Conjugation induces a homomorphism \(\alpha: G \to \operatorname{Aut}(H)\). The image of \(\alpha\) must have order dividing \(|\operatorname{Aut}(H)|=\varphi(17)=16\). Note that \(3825=3^2\times 5^2\times 17\) so the image is trivial. Thus \(H \le Z(G)\).

By the Sylow theorems, the number of Sylow \(2\)-subgroups must divide \(k\). Consider the elements \(s, sr, sr^2, \ldots, sr^{k-1}\). We claim that any subgroup that contains any two of these elements is not a \(2\)-subgroup. Indeed, for \(0 \le i < j < k\) we have \(sr^isr^j=r^{j-i}\), where \(0 < i-j < k\). But \(r^b\) has \(2\)-power order if and only if \(b\) is a multiple of \(k\). Thus \(\langle r^i, r^j \rangle\) is not a \(2\)-subgroup. Since every \(2\)-subgroup is contained in a Sylow \(2\)-subgroup, there are at least \(k\) disinct such groups each containing one of \(s, sr, sr^2, \ldots, sr^{k-1}\).

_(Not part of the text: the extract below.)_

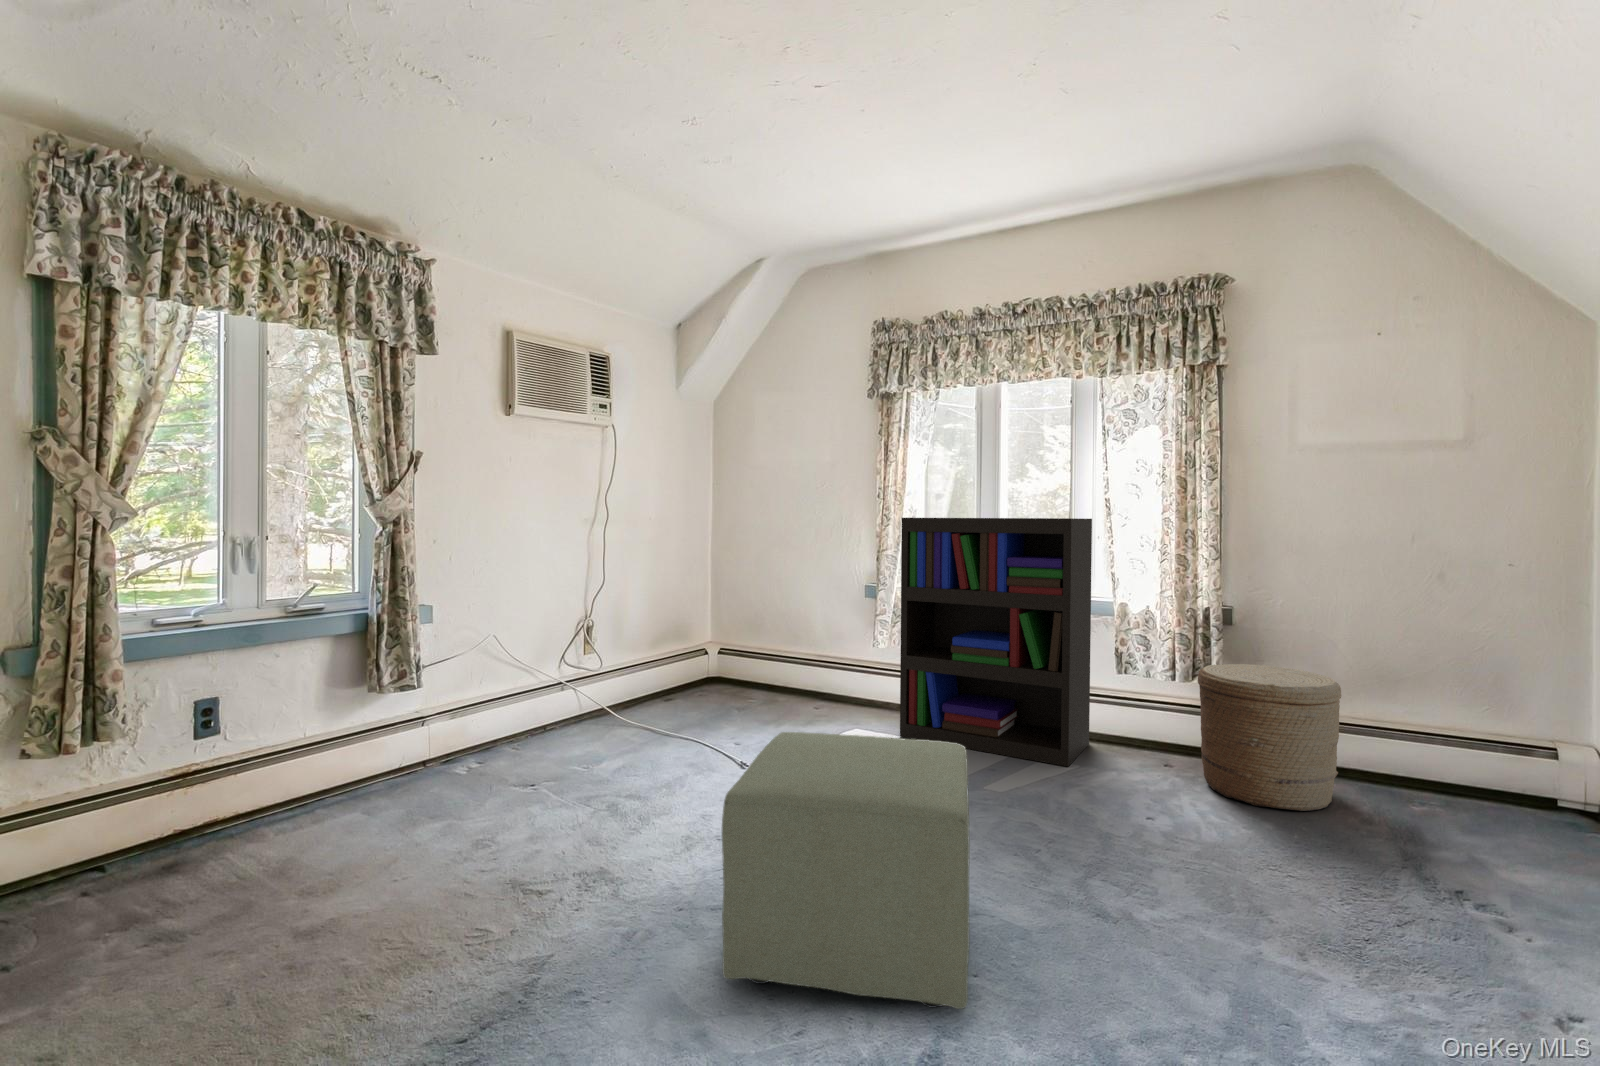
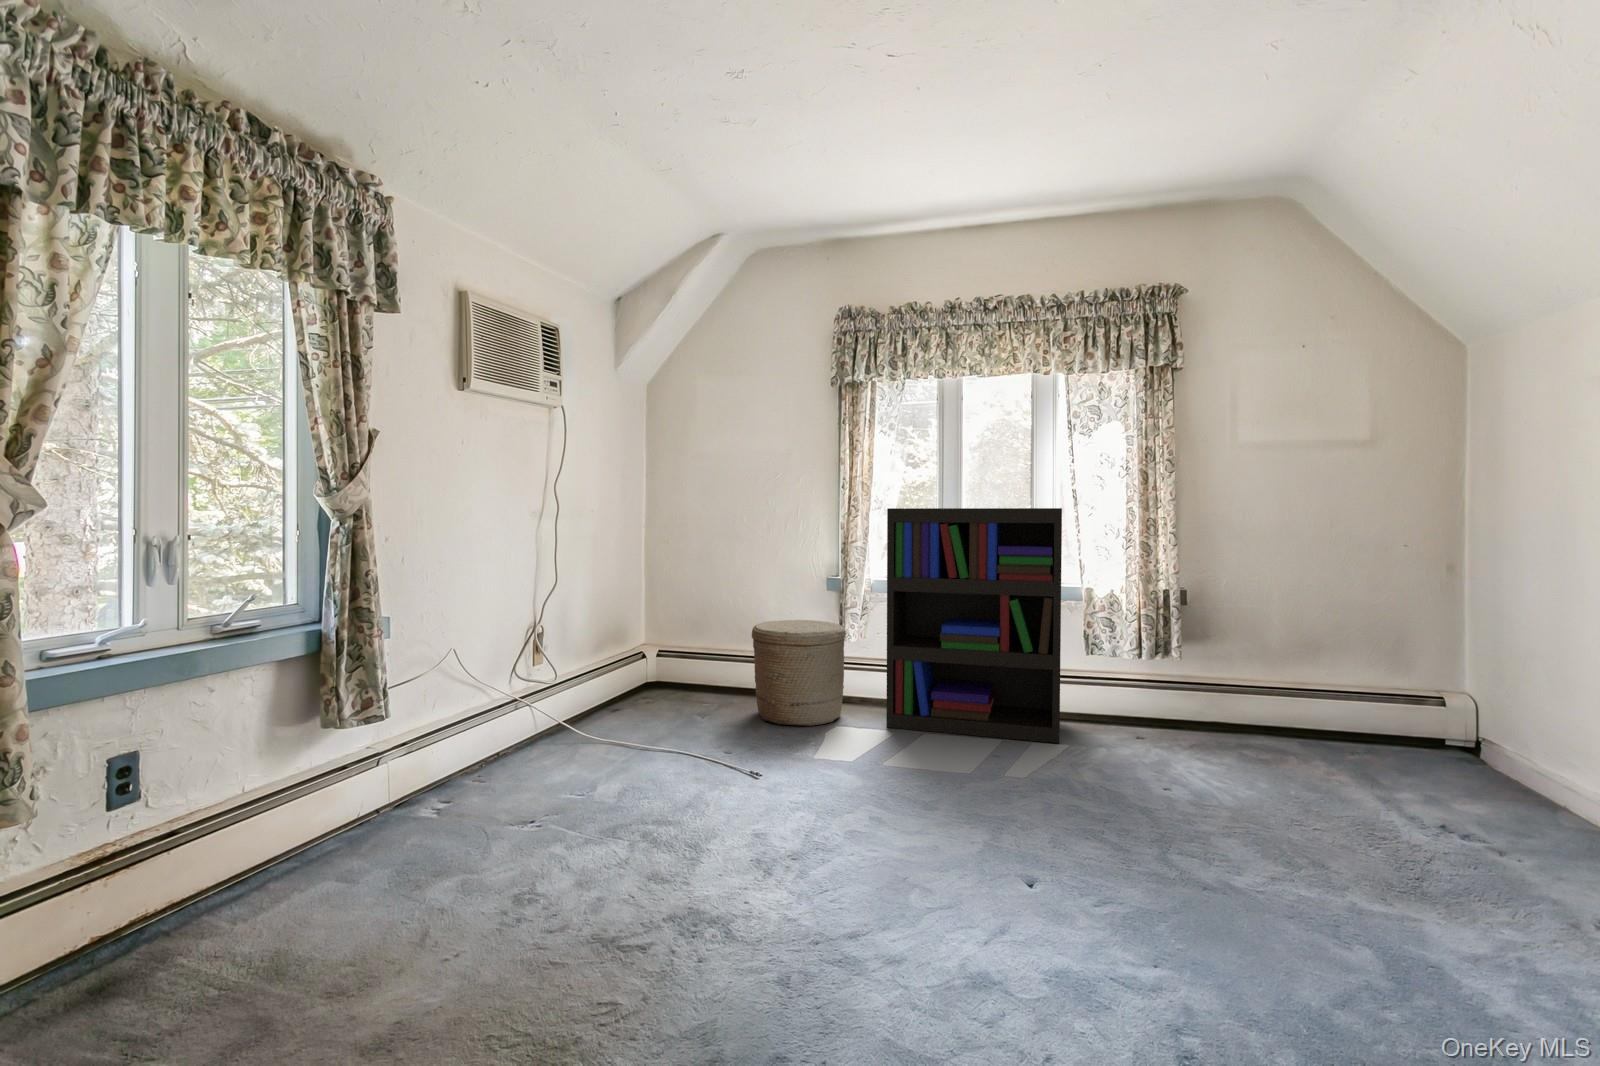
woven basket: present [1198,664,1341,811] -> present [752,620,846,726]
ottoman: present [722,732,970,1009] -> none [894,730,1191,1006]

Remark: The actual Sylow \(2\)-subgroups themselves are all of the form \(\langle r^{k}, sr^i \rangle\) for \(0 \le i < k\).

We factor \(312=2^3 \times 3 \times 13\). The number \(n_{13}\) of Sylow \(13\)-subgroups must satisfy \(n_{13} \equiv 1 \pmod{13}\) and \(n_{13} | 2^3 \times 3\). The only possibility is \(n_{13}=1\). Thus the Sylow \(13\)-subgroup is unique and therefore normal.

We factor \(2704=2^4 \times 13^2\). Using the elementary divisor description of abelian groups, we can consider the Sylow \(2\)-subgroup and Sylow \(13\)-subgroups separately. The possible partitions of \(4\) are \(4\), \(3+1\), \(2+2\), \(2+1+1\) and \(1+1+1+1\). The possible partitions of \(2\) are \(2\) and \(1+1\). Thus there are \(5\) possibilities for isomorphism classes of Sylow \(2\)-subgroup and \(2\) for Sylow \(13\)-subgroups. We conclude that there are \(10\) isomorphism classes in total.